» Pon gru 19, 2011 9:34
Re: Szukamy kotki Marion (Warszawa-Stare Miasto)
Dziękuję bardzo mocno Gosiar, Carmen201 i Mimbli 64 za wyprawy poszukiwaniowe na Starówce!
Ja byłam w sobote wieczorem, ale żadnego tropu nie złapałam.
Mialam taką wielką nadzieję, że kotka z drugiego ogłoszenia to ona. Tamta jest szyltkretową buraską, młodziutką. Dobrze, ze chociaz ona miała szczęście.
Dziś będa rozmawiac z Delfinką. Chciałbym ją poprosić, o wspólny wypad w tamte strony. Jak Basi uda się uściślić lokalizację ew. pobytu kotki, to zrobimy tak jak radzi Femka.
Mam nadzieję, że ona żyje.
Powracając na moment do dyskusji o uszczęśliwianiu kotki na siłę, zapewniam, że kolega (z zasady przeciwnik wychodzenia kotów z domu) ma warunki aby w przypadku, gdy kotka będzie usilnie domagać wychodzenia (już po zaklimatyzowaniu się w domu), dać jej taką możliwość.
O ile wypuszczanie kota może być w ogóle bezpieczne, to tam okolica jest cicha i spokojna, z dala od szosy. Ewentualność jakiegoś przykrego zdarzenia jest nieporównalnie mniejsza, niż włóczenie się po warszwskich ulicach i zakamarkach.

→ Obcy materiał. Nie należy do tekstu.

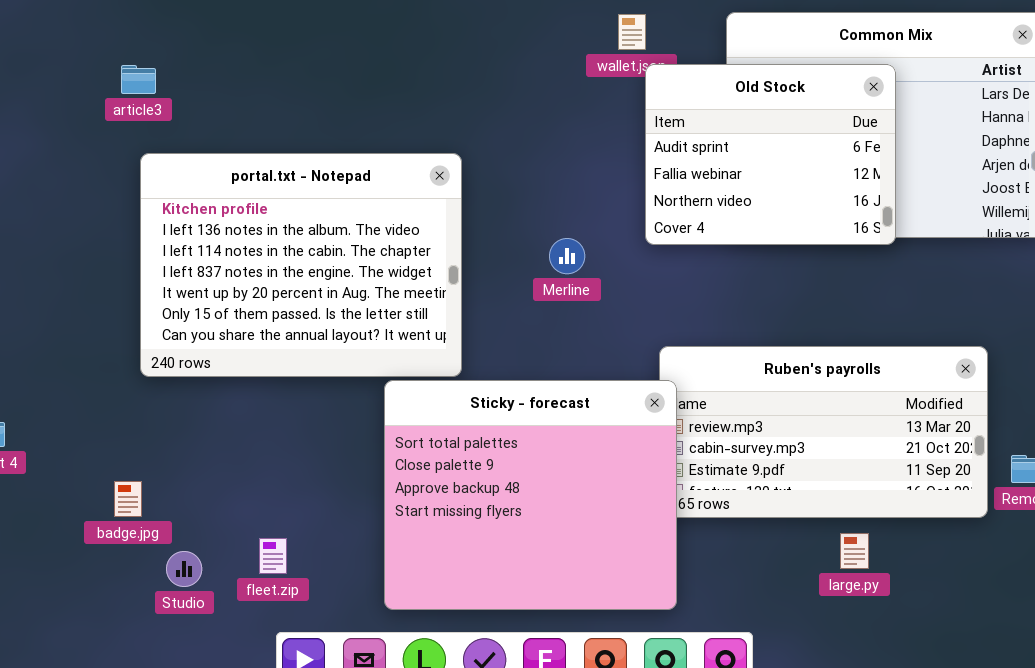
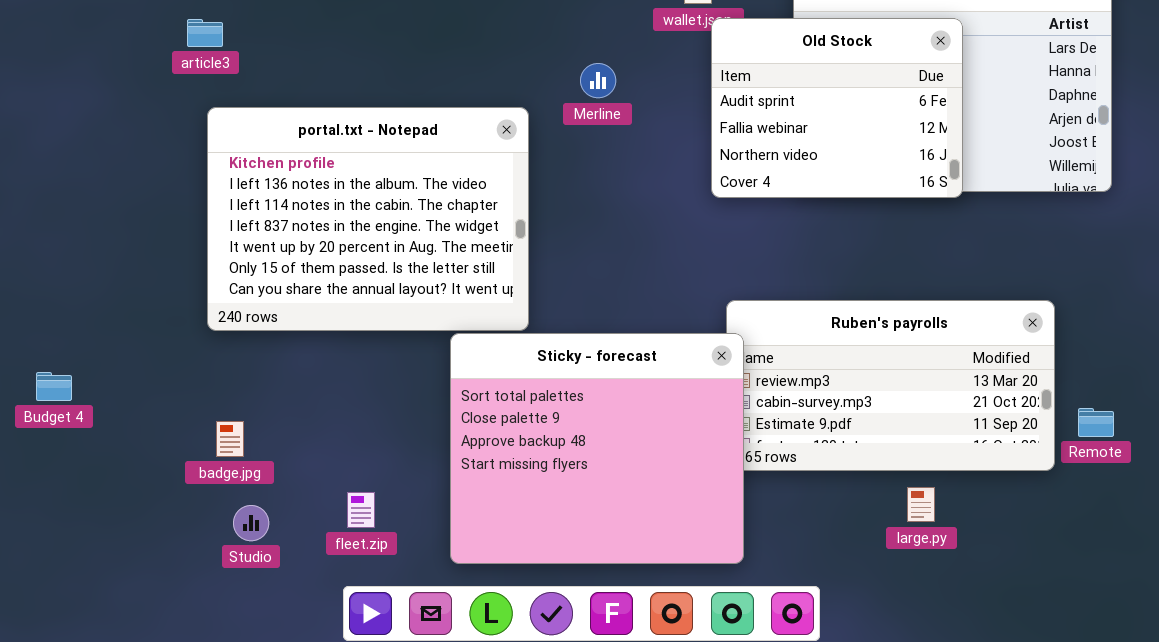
Merline: [549,238,585,274] -> [580,63,616,98], moved
badge.jpg: [114,481,142,517] -> [216,421,244,457], moved
fleet.zip: [259,538,287,574] -> [347,492,375,528], moved

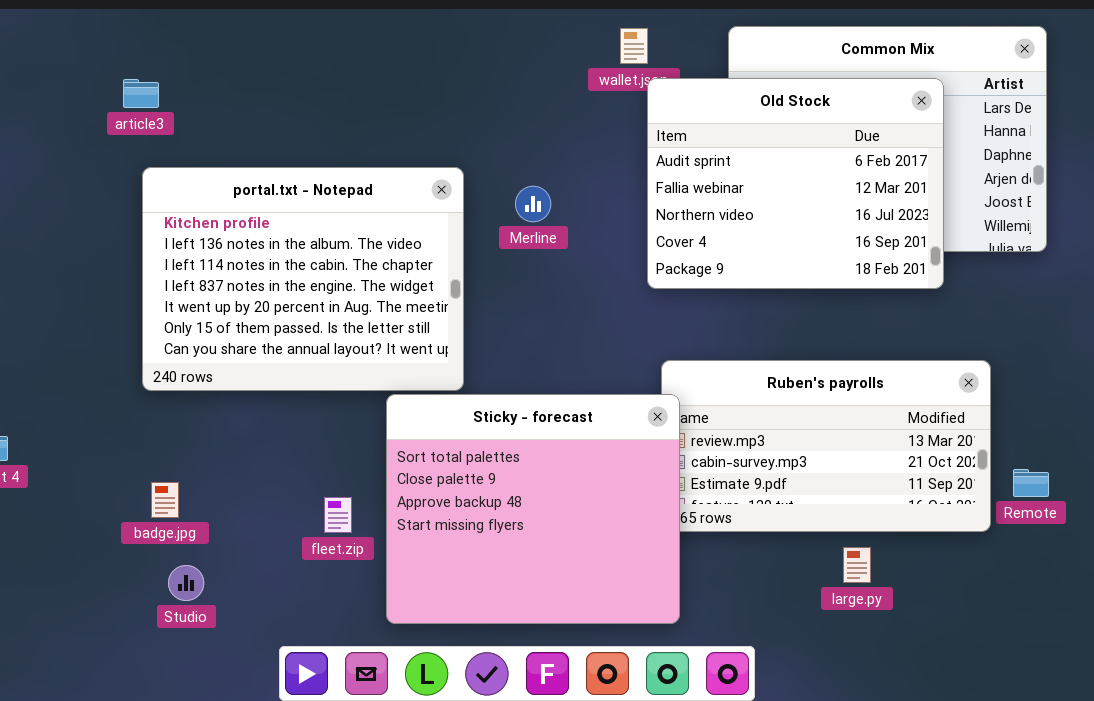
Old Stock: [711,18,963,198] -> [647,78,944,289], resized
Merline: [580,63,616,98] -> [515,186,551,222], moved
fleet.zip: [347,492,375,528] -> [324,497,352,533], moved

Carmen jakbyś mogła przełożyć "pukanie do O. Roberta" na wtorek, to poszłybyśmy razem.
Dziś nie mogę.
Los bowiem synów ludzkich jest ten sam, co i los zwierząt; los ich jest jeden: jaka śmierć jednego, taka śmierć drugiego, i oddech życia ten sam. W niczym więc człowiek nie przewyższa zwierząt.